As levelling up minister, Gove is also responsible for a major reform currently underway – the empowerment of parish councils – 10,000 of them in the UK are set to become the basic building blocks of community decision making. Its part of the Brexit pledge of taking back control. Gove’s White paper, published last month, aims to give people a “sense of control in their own communities,” according to Danny Kruger, MP.

The white paper is not yet before Parliament, but if the government truly believes in its aims, then now is the time to prove it. The refugee crisis needs immediate action, and what better way to decide where to place the refugees than inviting communities to come forward with concrete proposals?

In some parts of the countryside, a new community could be a godsend. At a time when agriculture is struggling for labour to fill the gap left by Brexit, and food security has leaped up the agenda for precisely the same reason as we are expecting the refugees, what could be more appropriate than importing a new, rural labour force and giving them the means to produce what we all need – food?

Ukraine has a heavily agricultural economy – 12.5% of GDP is produced in the fields, compared to 0.5% in the UK. Wheat and vegetable oil that will now not be produced, must be supplied from other sources.

These settlements could be established quickly – in a few weeks, or a couple of months at most – as long as the Civil Service is not running it.

Using the latest technologies, we could build dozens of off-grid settlements, housing up to 300 refugees at a time, who would therefore be with their fellow-countrymen and women, rather than billeted awkwardly with kindly strangers who don’t speak their language or share their culture.

All this could be done without any need to involve central government or the utility companies.

My WhatsApp friends, and other villagers like them, could help first by identifying the sites for these settlements. There may be several thousand ideal sites in rural Britain and many more which are acceptable, though not ideal.

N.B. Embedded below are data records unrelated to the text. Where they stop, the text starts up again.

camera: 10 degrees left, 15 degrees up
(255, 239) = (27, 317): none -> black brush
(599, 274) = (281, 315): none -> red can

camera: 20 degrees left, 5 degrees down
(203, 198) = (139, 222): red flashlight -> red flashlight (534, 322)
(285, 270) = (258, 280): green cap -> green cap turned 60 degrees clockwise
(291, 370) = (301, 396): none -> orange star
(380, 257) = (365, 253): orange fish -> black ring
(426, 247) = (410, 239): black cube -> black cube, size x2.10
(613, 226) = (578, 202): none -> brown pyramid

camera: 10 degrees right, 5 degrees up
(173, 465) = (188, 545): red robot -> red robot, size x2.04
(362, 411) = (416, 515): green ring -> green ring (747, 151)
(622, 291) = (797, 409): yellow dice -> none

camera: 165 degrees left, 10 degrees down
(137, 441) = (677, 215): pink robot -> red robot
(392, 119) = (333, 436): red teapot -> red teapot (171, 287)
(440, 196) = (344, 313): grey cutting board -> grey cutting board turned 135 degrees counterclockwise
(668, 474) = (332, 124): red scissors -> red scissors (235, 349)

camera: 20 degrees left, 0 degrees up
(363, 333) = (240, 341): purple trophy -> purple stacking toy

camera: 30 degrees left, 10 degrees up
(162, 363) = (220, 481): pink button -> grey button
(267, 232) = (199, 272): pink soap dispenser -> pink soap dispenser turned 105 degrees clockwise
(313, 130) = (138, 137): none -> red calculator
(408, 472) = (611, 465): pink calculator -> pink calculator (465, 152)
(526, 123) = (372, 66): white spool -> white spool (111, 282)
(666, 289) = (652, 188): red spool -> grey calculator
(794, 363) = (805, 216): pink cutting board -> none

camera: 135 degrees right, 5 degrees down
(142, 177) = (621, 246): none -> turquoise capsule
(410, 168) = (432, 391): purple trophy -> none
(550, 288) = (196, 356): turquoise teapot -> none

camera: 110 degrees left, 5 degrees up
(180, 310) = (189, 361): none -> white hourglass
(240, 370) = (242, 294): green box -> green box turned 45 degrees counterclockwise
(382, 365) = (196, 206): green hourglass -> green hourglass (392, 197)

What is needed is a 10-acre field, preferably near a railway line so building supplies can be brought in overnight, south facing, with road access, and ideally some public transport nearby. Schools and medical facilities are not a priority. Doctors and teachers can come to the community rather than the other way around, and in any case some of the refugees will be trained teachers and nurses.

Others will be electricians, plumbers and builders, and they can be employed on day one – building the first of the simple homes that are needed. I am talking of something roughly 6 metres by 5 metres, well insulated, with second-hand windows, a small wood-burning stove, a separate composting loo, and a solar panel plus battery for the lights and phone charging. Assuming the village already has a phone mast, that will also take care of the Internet access.

Local people are being empowered to make exactly this kind of decision. I say to my Devon neighbours – use your power – take control. Bring the refugees in – your world will be larger and better as a result.

Once the first few homes are built and the people who built them moved in, they erect a community building, perhaps 12×20 meters – which acts as a meeting place, a school and a medical centre. Once that is in place, more residents can arrive, and help build more micro-homes that they will themselves move into.

Research has shown that about 100 homes is a sufficient size to begin to take advantage of economies of scale, and obtain the right mix of skills needed for a fully functioning community.

Of the 10 acres, roughly half would be used for agriculture. And the communities would be allowed to trade whatever they grew. Once they had established their credentials with the first 5 acres, they could have 5 more, and so on.

The government has already announced £350 per month for each Ukranian housed, and £10,000 per year per individual, payable to the local council. Enough to finance the idea proposed above.

If the first trial villages of just a few hundred are judged a success then more could be added.